과제 내용: 아래 PointNet++ 논문 소개 글을 마지막 문장 다음부터 이어서 쓰세요.

주어진 글:
PointNet++는 PointNet 저자의 후속 논문으로 PointNet이 point가 존재하는 metric space의 정보를 local sturcture를 학습할 때 반영하지 못한 점을 보완하여 작은 pattern에 대한 인식 능력이나 complex scene에 대한 generalizability를 높이고자 하였다. 이 논문에서는 이를 input point set을 nested partitioning을 하고 이 구조에 PointNet을 recursive하게 적용하는 hierarchical neural network를 도입하여 해결하였다. metric space의 distance 정보를 활용했기에 이 논문에서는 contextual scaling이 향상된 local feature를 학습할 수 있다고 하며 density에 invariant하도록 하기 위해 여러 scale의 feature들을 adaptive하게 결합하기 위해서 새로운 set learning layer도 제안하였다고 한다.

이 논문의 주요한 contribution은 다음과 같다.

여러 scale에서의 neighborboods를 이용해 robustnest와 detail한 학습을 이뤄냈다고 한다.
Training과정에서 random input dropout을 통해 network가 adaptive하게 다양한 scale에서 얻은 pattern에 weight을 주고 결합하도록 학습시켰다.

PointNet,%20PointNet++%2098674300965e4c28a8d8ec021d0ae52b/Untitled%201.png

Method
- Hierarchical Point Set Feature Learning
  PointNet은 전체 point set을 통합하기 위해서 한번만 max pooling을 했던 반면 이 논문에서는 point를 hierarchical하게 grouping을 하고 이 hierarchy에 따라서 점점 넓은 영역의 feature를 추상화한다.

제공된 데이터:
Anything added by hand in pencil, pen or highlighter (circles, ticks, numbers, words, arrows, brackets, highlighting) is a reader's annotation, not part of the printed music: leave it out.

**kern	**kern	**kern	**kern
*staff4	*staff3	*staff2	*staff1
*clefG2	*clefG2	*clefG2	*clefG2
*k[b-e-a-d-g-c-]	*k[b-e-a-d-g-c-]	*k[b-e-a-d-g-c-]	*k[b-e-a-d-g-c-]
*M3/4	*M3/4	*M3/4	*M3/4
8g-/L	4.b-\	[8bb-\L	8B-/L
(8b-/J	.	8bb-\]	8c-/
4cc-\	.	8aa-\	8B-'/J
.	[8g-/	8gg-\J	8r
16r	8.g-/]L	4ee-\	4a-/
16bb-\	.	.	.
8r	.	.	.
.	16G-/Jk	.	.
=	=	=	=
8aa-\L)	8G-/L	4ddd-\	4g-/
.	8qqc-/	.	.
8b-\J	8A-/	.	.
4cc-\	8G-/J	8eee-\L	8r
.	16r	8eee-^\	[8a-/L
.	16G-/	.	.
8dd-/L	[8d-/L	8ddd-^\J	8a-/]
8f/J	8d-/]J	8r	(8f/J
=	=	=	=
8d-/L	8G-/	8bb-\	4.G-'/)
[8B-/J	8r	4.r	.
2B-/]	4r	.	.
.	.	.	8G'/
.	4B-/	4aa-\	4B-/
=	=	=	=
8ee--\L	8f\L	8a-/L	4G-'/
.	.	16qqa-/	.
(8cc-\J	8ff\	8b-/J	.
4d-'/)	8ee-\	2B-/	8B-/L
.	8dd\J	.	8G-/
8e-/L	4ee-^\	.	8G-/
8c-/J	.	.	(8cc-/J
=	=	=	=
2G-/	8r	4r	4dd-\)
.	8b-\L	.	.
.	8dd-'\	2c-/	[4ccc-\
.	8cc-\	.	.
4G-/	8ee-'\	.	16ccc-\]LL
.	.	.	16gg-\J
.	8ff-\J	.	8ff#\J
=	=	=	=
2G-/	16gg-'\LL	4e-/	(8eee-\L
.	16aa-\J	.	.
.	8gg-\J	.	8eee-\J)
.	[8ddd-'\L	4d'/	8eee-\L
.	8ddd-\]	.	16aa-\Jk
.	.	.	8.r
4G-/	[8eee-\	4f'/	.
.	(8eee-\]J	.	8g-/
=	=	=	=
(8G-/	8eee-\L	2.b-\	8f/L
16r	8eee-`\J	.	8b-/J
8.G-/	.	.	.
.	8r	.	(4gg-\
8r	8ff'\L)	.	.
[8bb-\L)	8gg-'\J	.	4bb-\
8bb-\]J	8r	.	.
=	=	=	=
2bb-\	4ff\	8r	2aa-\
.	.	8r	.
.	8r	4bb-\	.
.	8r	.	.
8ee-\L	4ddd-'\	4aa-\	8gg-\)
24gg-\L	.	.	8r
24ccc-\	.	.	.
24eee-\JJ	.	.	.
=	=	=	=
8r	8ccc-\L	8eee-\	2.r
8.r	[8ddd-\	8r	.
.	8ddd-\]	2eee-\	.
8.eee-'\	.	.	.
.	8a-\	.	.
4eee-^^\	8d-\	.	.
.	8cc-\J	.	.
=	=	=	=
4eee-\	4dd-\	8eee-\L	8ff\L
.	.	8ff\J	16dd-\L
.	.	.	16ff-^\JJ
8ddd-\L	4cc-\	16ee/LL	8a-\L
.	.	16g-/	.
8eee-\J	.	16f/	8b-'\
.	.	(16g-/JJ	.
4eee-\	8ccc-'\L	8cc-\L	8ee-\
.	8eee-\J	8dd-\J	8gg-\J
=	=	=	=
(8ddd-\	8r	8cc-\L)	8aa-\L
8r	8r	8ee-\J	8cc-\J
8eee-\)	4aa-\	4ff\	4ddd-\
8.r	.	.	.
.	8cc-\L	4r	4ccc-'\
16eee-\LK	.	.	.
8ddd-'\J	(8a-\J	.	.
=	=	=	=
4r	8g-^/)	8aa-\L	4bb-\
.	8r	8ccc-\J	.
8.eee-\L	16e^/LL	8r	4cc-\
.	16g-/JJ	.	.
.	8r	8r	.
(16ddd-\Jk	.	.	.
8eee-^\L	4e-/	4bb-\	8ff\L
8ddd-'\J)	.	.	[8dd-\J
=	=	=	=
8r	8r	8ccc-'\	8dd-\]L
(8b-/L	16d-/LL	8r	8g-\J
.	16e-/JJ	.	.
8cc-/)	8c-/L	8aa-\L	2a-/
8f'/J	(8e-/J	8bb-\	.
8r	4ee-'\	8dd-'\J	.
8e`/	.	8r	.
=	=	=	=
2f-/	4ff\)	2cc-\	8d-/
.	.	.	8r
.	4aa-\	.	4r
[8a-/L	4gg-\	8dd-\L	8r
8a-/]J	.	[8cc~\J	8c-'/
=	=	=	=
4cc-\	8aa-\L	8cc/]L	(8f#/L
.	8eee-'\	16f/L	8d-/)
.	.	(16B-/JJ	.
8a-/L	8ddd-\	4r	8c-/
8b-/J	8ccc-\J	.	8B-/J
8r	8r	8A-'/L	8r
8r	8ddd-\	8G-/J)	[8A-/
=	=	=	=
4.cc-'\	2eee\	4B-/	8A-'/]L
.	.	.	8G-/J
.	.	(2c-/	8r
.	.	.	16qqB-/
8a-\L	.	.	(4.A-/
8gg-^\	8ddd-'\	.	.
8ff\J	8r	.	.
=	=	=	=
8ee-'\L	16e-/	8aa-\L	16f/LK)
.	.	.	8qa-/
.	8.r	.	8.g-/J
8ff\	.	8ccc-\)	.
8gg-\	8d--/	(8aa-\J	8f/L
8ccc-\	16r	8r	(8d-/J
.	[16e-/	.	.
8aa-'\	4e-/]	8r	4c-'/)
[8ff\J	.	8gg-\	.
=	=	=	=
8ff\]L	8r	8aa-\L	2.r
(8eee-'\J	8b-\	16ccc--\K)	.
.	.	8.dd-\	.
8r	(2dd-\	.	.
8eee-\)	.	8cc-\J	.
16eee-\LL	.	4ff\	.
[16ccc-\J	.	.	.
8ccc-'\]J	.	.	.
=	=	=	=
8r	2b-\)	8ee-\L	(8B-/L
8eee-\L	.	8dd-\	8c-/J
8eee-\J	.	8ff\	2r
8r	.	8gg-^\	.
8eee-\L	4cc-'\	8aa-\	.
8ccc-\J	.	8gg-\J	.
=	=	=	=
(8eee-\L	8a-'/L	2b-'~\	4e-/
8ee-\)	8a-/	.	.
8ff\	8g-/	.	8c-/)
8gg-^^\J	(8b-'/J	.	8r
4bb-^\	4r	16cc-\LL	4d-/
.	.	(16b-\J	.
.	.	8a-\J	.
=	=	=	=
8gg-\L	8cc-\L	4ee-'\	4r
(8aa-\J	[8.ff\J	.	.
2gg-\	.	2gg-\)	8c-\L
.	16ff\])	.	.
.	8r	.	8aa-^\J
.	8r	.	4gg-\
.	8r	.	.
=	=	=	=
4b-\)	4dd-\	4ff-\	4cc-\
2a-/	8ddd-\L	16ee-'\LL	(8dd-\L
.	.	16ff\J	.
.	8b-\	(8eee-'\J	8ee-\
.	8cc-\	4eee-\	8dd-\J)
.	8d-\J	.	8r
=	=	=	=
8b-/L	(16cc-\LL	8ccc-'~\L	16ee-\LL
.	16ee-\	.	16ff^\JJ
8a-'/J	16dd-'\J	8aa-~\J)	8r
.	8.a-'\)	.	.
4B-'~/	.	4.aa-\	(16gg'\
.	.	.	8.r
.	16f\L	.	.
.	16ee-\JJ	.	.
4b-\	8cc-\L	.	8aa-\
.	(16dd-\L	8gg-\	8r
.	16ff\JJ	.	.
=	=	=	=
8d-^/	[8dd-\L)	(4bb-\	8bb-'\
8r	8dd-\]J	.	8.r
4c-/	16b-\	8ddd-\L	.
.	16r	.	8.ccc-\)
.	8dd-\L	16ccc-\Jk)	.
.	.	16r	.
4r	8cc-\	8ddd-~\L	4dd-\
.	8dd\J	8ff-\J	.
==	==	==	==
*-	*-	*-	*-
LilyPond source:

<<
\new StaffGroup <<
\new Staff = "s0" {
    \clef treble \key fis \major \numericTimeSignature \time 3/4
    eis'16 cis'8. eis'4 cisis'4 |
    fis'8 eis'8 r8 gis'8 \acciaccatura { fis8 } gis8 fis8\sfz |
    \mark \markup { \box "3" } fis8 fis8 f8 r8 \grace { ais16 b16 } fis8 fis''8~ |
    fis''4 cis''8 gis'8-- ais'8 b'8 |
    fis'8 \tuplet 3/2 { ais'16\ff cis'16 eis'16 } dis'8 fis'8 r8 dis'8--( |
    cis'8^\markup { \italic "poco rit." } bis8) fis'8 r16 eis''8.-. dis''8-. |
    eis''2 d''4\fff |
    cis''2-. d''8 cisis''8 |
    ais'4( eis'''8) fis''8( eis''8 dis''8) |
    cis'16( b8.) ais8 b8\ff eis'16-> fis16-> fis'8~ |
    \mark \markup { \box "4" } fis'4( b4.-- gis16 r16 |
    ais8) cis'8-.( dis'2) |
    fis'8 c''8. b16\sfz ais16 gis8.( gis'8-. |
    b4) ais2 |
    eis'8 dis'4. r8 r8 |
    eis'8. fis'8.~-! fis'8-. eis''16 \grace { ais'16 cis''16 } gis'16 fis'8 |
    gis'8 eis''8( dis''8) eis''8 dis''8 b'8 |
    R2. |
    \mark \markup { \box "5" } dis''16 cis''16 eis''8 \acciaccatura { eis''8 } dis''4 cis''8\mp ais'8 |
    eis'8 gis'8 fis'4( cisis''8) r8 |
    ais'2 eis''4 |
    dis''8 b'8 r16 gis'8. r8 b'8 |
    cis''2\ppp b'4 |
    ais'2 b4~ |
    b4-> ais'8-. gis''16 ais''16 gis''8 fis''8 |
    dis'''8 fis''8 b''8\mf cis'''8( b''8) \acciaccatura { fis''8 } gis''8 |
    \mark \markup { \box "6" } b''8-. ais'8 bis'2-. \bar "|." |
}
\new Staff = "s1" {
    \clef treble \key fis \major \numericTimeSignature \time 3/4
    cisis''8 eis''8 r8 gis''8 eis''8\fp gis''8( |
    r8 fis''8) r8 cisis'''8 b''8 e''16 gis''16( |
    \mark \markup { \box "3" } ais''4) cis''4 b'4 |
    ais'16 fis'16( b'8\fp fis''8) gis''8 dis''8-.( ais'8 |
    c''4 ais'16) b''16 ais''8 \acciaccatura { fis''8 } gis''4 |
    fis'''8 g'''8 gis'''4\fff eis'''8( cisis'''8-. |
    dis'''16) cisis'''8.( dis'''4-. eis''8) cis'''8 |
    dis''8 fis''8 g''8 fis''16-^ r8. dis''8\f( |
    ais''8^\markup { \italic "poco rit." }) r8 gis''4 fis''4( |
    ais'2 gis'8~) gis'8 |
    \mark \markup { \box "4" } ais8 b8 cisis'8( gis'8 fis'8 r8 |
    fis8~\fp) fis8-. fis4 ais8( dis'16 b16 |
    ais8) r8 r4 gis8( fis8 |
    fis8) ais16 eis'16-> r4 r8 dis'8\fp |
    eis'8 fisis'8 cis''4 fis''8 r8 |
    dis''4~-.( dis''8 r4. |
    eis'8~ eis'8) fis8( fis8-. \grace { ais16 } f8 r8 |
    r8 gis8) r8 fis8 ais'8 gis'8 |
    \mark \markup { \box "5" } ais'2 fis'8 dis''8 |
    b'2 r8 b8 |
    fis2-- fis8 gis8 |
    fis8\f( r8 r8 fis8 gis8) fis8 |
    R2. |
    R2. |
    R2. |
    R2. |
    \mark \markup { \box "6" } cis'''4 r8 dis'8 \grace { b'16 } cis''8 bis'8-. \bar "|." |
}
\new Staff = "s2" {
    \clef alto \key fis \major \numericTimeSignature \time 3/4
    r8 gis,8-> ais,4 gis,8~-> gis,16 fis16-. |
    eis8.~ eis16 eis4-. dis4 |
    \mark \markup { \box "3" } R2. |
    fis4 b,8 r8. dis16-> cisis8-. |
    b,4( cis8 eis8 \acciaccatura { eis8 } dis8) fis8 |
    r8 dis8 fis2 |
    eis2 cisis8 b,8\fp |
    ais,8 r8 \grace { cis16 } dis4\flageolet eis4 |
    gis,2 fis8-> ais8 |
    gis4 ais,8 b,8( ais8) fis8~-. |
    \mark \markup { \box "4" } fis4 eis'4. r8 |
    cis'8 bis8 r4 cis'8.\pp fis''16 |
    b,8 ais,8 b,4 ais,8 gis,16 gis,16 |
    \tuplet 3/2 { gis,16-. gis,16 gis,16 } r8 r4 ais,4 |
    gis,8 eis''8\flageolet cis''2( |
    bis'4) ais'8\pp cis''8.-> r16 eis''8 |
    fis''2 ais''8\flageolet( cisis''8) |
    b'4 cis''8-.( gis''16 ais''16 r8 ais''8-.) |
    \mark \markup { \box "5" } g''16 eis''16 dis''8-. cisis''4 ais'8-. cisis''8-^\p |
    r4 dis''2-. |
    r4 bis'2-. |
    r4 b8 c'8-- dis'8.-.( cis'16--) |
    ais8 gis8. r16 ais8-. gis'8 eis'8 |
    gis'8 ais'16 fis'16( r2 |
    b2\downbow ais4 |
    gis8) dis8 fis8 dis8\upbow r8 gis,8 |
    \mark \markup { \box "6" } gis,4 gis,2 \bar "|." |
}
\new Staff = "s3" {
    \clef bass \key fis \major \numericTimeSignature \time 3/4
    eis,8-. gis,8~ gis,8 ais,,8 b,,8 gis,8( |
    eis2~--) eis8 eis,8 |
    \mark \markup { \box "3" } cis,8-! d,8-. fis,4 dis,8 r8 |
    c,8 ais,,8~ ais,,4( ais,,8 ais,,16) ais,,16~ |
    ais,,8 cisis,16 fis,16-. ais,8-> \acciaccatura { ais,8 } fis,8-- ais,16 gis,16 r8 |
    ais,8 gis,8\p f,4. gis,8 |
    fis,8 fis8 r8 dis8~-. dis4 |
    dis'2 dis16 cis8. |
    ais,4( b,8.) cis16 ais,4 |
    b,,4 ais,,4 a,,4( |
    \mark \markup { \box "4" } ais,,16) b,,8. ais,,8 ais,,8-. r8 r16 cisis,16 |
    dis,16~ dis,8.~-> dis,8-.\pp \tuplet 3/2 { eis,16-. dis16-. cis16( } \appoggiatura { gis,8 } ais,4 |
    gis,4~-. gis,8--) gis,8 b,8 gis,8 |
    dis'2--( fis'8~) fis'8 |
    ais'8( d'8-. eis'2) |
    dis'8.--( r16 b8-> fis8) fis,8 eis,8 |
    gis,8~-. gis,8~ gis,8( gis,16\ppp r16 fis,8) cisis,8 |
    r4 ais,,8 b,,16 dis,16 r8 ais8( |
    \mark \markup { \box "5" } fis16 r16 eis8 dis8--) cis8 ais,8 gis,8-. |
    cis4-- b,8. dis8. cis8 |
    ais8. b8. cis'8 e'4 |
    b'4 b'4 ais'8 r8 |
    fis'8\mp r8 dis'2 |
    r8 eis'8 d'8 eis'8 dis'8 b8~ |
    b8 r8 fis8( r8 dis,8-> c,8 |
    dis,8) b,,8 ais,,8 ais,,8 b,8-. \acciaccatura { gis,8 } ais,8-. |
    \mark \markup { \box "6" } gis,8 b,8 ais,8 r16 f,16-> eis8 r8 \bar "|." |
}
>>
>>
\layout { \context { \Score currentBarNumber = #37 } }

답변:
  Hierarchical structure는 여러개의 set abstraction 층으로 구성되어 있고 각각의 층은 세개의 key layer로 구성된다. 그리고 set abstraction의 각 level은 $N\times(d+C)$의 matrix를 input으로 한다. 여기서 $d$는 point가 존재하는 space의 coordinate의 dimension, $C$는 feature space의 dimension이다. output으로는 $N^{\prime}\times(d+C^{\prime})$의 matrix 형태를 가진다.
  - Sampling layer
    말그대로 point를 sampling하는 layer로 farthest point sampling(FPS)를 사용해 최대한 point들이 서로 멀리 떨어져 있도록 뽑는다. FPS를 사용하면 전체 point set에서 골고루 뽑게 되어서 receptive field를 만들어내는 효과도 보인다.
  - Grouping layer
    Input data는 $N\times(d+C)$형태의 data와 sampling한 point의 수가 $N^\prime$이므로 sampling된 point의 set인 $N^\prime\times d$ 형태의 data이며 output data의 형태는 sampled point의 특정 distance 이내의 $K$개의 주변 point로 group을 만들어 $N^\prime\times K\times(d+C)$가 되고 $K$는 group마다 상이할 수 있다.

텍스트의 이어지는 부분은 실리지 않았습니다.